Beinahe jedes Winterhalbjahr gehen Bilder eines scheinbar eingefrorenen Niagara Falls viral – und ja, so dramatisch wirkt es auch im echten Leben. Niagara Falls gehört zu den schönsten Reisezielen Kanadas. Aber technisch gesehen frieren die Wasserfälle nie vollständig durch.
Die 3.160 Tonnen Wasser, die ständig über den Rand fließen, machen ein vollständiges Gefrieren von oben nach unten nahezu unmöglich. Was gefriert, ist die obere Schicht, wodurch es so aussieht, als würde der gesamte Wasserfall zu Eis erstarren, während dahinter das Wasser weiterrauscht. Selbst der Nebel erzeugt riesige Eisschollen, Eiszapfen und einzigartige Formationen, was die Dramatik noch erhöht. Menschen aus der ganzen Welt kommen, um dieses Spektakel selbst zu erleben.
Wie kalt muss es also wirklich sein? Es gibt keine magische Temperatur, doch längere Kältephasen sind der Schlüssel. Wenn die Tageshöchsttemperaturen mehrere Tage unter dem Gefrierpunkt bleiben – etwa ca. −7 bis −1 °C (entsprechend 20–30 °F) –, hat das Eis Zeit, sich aufzubauen. Unter den richtigen Bedingungen kann es bis zu 12 Meter dick werden. Die dramatischsten Szenen zeigen sich in der Regel im Januar und Februar, wenn sich Kälte über mehrere Tage hält, statt nur an einzelnen kalten Tagen.
How to get the best view of frozen Niagara Falls
Man kann das eingefrorene Niagara-Fälle von beiden Grenzseiten aus sehen. Auf der US-Seite präsentiert sich der Niagara Falls State Park den ganzen Winter über mit eisigen Wegen, die deutlich ruhiger sind als im Sommer. Die Blicke auf die American Falls und Bridal Veil Falls wirken besonders eindrucksvoll, wenn sich Eisverhäufungen bilden.
Die kanadische Seite bietet eine panoramische Sicht auf alle drei Wasserfälle und Horseshoe Falls beeindruckt durch seine schiere Größe. Insgesamt sind die Wintermassen geringer, Parken ist einfacher, und man kann länger verweilen, ohne sich gehetzt zu fühlen oder um eine gute Sicht kämpfen zu müssen – ein großer Vorteil, wenn man epische Fotos machen möchte. Unabhängig davon, wann Sie Niagara Falls besuchen, gibt es auf beiden Seiten Touristenfallen, die man meiden sollte.

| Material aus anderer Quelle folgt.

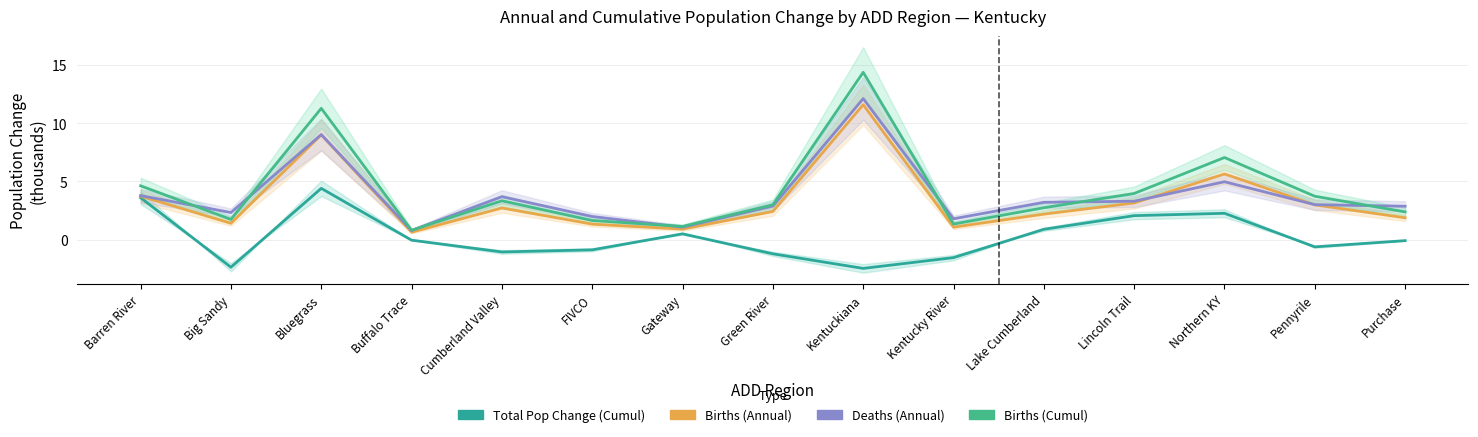

True or false: Total Pop Change (Cumul) and Births (Annual) cross at least once.

False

Wenn es Ihr Budget zulässt, lohnt es sich, in ein Zimmer mit Blick auf die Fälle zu investieren. Hunderte von Lichtern erhellen die Fälle jede Nacht, und sie wirken noch imposanter, wenn sie gefroren sind. Und natürlich ist ein weiterer großer Vorteil eines Zimmers mit Blick auf die Fälle, dass man sie auch im Komfort eines gemütlichen Hotels genießen kann, statt draußen in der Kälte zu bleiben. Vergessen Sie nicht, bequeme Wanderschuhe mit gutem Halt einzupacken, denn der Boden kann durch den Nebel glatt werden. Hier sind sechs sehenswerte Attraktionen rund um die Niagara-Fälle.